Богатырь окинул взглядом поле брани. То ли от того самого вдохновения, то ли от подарочка Морены, но казалось, что все двигаются медленно, словно застревая в киселе прозрачном. А вот какой-то мужик странный посреди вражин бессовестных, одетых во всё черное (умно, чтоб следами крови не пугать ни себя, ни сотоварищей), движется, на белом коне, полуголый и в белое полотно замотанный.

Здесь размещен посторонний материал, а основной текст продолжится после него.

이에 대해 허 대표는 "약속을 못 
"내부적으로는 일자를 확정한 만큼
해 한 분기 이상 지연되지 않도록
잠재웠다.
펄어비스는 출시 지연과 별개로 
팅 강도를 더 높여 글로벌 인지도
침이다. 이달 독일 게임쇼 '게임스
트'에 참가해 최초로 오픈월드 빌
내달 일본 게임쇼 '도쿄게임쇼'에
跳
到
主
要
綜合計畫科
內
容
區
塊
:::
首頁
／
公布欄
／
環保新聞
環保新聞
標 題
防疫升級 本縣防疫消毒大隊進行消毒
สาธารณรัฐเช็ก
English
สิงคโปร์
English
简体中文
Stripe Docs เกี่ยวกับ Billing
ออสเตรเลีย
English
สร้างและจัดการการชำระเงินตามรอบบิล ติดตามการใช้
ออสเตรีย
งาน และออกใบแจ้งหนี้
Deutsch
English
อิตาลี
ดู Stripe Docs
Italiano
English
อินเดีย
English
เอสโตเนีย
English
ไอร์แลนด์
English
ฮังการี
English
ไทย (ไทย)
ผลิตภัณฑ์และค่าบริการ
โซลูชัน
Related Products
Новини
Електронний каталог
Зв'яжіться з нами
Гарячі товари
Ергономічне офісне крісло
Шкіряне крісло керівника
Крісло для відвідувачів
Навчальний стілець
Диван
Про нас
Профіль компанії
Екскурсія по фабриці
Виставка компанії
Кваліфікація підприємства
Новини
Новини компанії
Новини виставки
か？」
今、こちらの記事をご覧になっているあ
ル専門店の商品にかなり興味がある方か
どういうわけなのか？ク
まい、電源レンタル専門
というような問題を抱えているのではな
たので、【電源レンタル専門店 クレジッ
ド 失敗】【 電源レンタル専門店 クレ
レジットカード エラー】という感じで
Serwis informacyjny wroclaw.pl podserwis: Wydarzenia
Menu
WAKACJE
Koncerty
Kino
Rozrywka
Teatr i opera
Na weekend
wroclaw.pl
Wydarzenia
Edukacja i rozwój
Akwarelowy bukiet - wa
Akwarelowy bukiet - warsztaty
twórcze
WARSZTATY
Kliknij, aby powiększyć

Белая ворона, право. Колдун? Точно колдун! Вон, поворачивается и шепчет что-то, и эти черные сразу быстрее шевелиться начинают!

Царевич решительно направил коня в сторону белого всадника.

Макар только стрелы успевал пускать. Здесь, на высоком пригорке, удобное место. Он и еще пятеро дружинников его облюбовали. Дружинники уважительно на Макара поглядывают. Да, не вой Макар, охотник. Но каждая стрела цель находит. Спасибо еще отцу, за лук хороший да стрелы каленые. Только мало осталось стрел-то! Да и бойцов тоже меньше — один на земле со стрелою в животе корчится, другой руку баюкает, ему стрела в плечо попала.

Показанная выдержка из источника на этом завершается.